Exercise requirements
Lines from the one containing "right elbow: (241, 409)" through the last line of the data are to be repeated word for word, both ends included.

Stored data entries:
*** Begin section ***

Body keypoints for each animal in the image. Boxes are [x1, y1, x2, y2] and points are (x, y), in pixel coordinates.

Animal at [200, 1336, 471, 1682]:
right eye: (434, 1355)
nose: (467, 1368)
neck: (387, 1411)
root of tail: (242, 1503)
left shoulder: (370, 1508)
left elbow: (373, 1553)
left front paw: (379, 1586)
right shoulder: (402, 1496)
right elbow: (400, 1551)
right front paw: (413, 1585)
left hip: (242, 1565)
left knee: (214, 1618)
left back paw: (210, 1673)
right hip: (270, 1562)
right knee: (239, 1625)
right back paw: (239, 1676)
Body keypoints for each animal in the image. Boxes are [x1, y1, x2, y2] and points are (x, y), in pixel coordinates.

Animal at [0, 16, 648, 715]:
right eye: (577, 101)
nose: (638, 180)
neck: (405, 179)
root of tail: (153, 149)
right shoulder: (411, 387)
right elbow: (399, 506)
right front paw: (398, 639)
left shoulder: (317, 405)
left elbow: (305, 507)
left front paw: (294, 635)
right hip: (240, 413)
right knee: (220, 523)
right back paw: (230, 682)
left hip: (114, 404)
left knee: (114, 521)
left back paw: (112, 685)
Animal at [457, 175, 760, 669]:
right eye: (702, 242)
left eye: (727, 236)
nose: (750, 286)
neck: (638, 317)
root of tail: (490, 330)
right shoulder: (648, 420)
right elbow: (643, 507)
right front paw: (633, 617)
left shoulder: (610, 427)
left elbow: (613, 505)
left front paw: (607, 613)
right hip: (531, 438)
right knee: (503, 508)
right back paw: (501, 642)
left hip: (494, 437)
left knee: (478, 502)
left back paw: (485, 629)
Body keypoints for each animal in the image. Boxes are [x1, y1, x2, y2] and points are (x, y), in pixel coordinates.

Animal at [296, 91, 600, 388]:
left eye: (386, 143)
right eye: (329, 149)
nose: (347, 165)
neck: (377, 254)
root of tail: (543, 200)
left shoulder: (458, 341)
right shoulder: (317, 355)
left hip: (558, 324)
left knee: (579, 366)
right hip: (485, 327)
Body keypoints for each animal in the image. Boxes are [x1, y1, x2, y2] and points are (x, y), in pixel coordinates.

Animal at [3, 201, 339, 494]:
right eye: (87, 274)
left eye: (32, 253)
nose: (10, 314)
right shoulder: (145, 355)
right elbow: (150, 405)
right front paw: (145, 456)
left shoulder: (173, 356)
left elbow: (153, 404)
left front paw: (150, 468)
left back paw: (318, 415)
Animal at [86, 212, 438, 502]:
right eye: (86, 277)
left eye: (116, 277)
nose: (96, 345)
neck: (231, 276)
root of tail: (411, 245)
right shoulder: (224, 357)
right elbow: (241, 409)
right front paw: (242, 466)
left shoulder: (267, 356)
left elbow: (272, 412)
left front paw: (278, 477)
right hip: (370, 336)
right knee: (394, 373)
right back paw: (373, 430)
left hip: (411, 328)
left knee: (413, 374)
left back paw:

*** End section ***

Answer to this exercise
right elbow: (241, 409)
right front paw: (242, 466)
left shoulder: (267, 356)
left elbow: (272, 412)
left front paw: (278, 477)
right hip: (370, 336)
right knee: (394, 373)
right back paw: (373, 430)
left hip: (411, 328)
left knee: (413, 374)
left back paw:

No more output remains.